Dieses Buch enthält viele interessante Hinweise zu Bitcoin, zur Blockchain-Technologie und all den technischen und politischen Hintergründen
Vor allem aber auch sehr viel spannendes Material zur Wiener Schule. Diese ist im übrigen auch unter dem Begriff der österreichischen Nationalökonomie bekannt.
„Umgangssprachlich wird heute der Preisanstieg, der mittels eines staatlich festgelegten Warenkorbs gemessen wird, als Inflation bezeichnet, doch das ist weder sprachlich noch ökonomisch korrekt.“
Aaron Koenig
Dennoch kann ich dem Buch einfach nicht mehr als 3 Sterne geben. Unter anderem, weil es vom Aufbau her sehr wirr und unorganisiert wirkt. Die Kapitel bauen irgendwie nicht immer aufeinander auf. Dadurch wird man teilweise aus den eigenen Gedankensträngen gerissen, anstatt neue Impulse zu erhalten. So entsteht kein sich aufbauendes Konstrukt.

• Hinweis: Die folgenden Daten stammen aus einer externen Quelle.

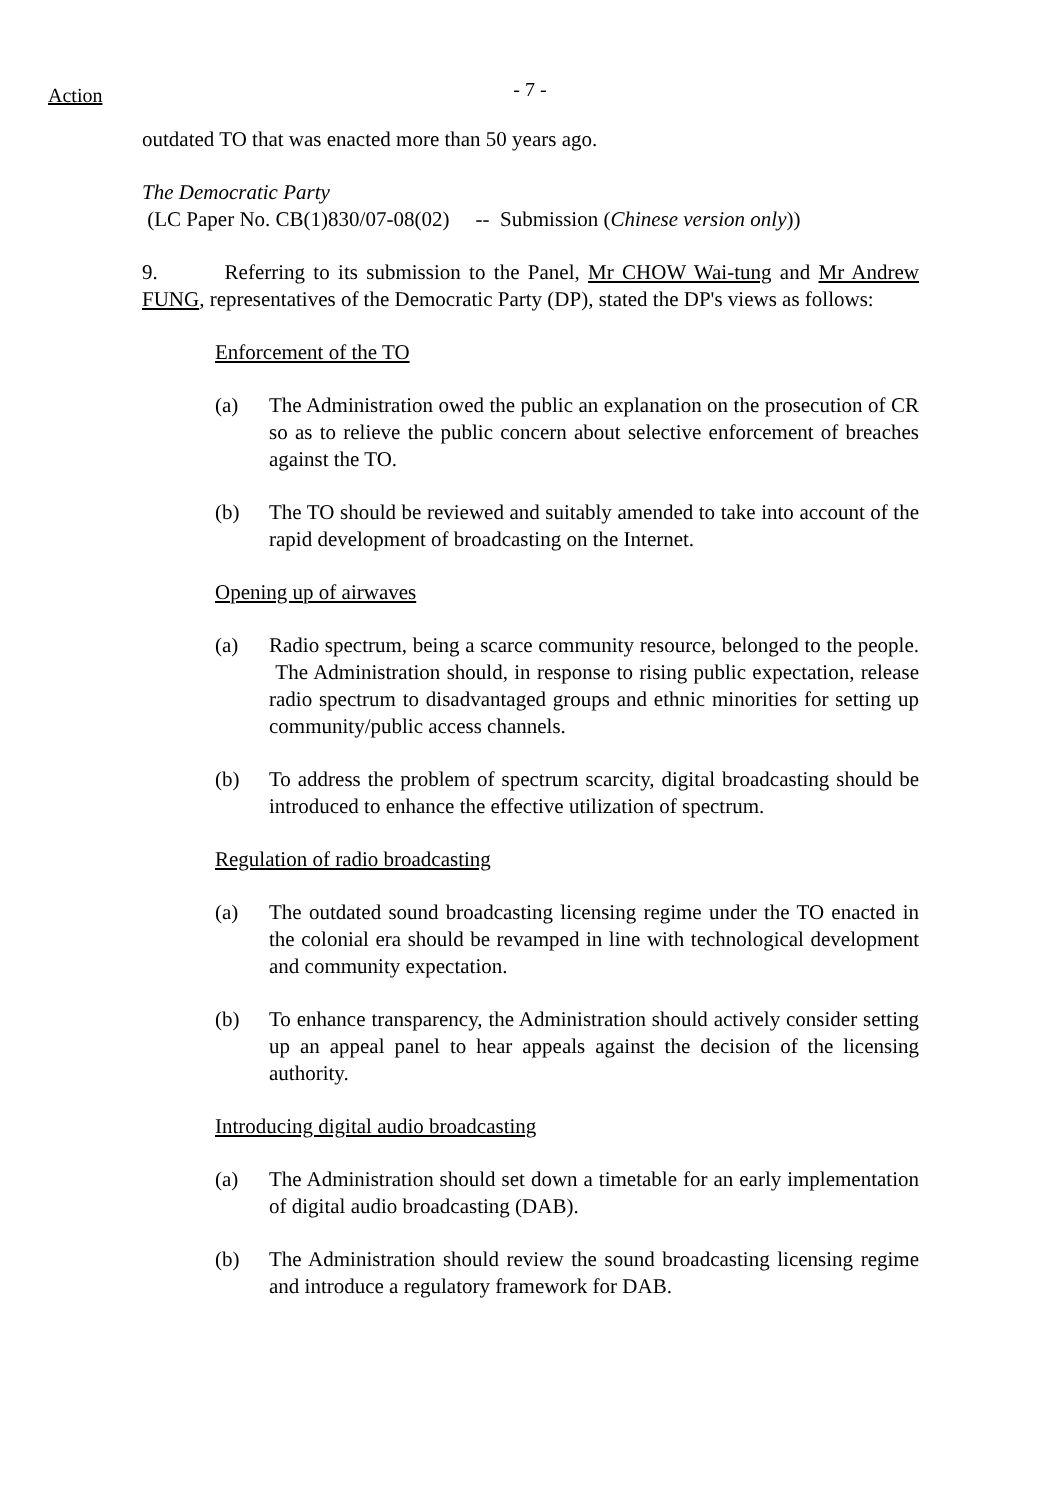Action
- 7 -
outdated TO that was enacted more than 50 years ago.
The Democratic Party
(LC Paper No. CB(1)830/07-08(02) -- Submission (Chinese version only))
9. Referring to its submission to the Panel, Mr CHOW Wai-tung and Mr Andrew FUNG, representatives of the Democratic Party (DP), stated the DP's views as follows:
Enforcement of the TO
(a) The Administration owed the public an explanation on the prosecution of CR so as to relieve the public concern about selective enforcement of breaches against the TO.
(b) The TO should be reviewed and suitably amended to take into account of the rapid development of broadcasting on the Internet.
Opening up of airwaves
(a) Radio spectrum, being a scarce community resource, belonged to the people. The Administration should, in response to rising public expectation, release radio spectrum to disadvantaged groups and ethnic minorities for setting up community/public access channels.
(b) To address the problem of spectrum scarcity, digital broadcasting should be introduced to enhance the effective utilization of spectrum.
Regulation of radio broadcasting
(a) The outdated sound broadcasting licensing regime under the TO enacted in the colonial era should be revamped in line with technological development and community expectation.
(b) To enhance transparency, the Administration should actively consider setting up an appeal panel to hear appeals against the decision of the licensing authority.
Introducing digital audio broadcasting
(a) The Administration should set down a timetable for an early implementation of digital audio broadcasting (DAB).
(b) The Administration should review the sound broadcasting licensing regime and introduce a regulatory framework for DAB.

Die Interviews sind gut gedacht, aber wirken letztlich nicht wirklich auflockernd
Vielmehr sind sie an manchen Stellen eher störend. Das liegt unter anderem daran, dass die Fragen beinahe immer die gleichen sind. In gewisser Weise leider auch die Antworten der Befragten. Hier lernt der Leser nur wenig Neues. Nur in den Kapiteln dazwischen geht es dann an handfeste Inhalte. Das ist für mich dann auch der Grund, diesem Buch eine gute Bewertung zu geben. Für eine sehr gute Bewertung müsste aber mehr kommen.
Es geht aber eben nicht nur um die Wiener Schule, auch wenn ich darauf hier meinen Schwerpunkt gelegt habe. Auch das Thema Dezentralisierung wird in verschiedenen Bereichen diskutiert. Denn die Blockchain-Technologie kann bekanntlich deutlich mehr als nur Bitcoin. Aber um in diesen Bereichen mehr zu lernen, würde ich andere Bücher empfehlen.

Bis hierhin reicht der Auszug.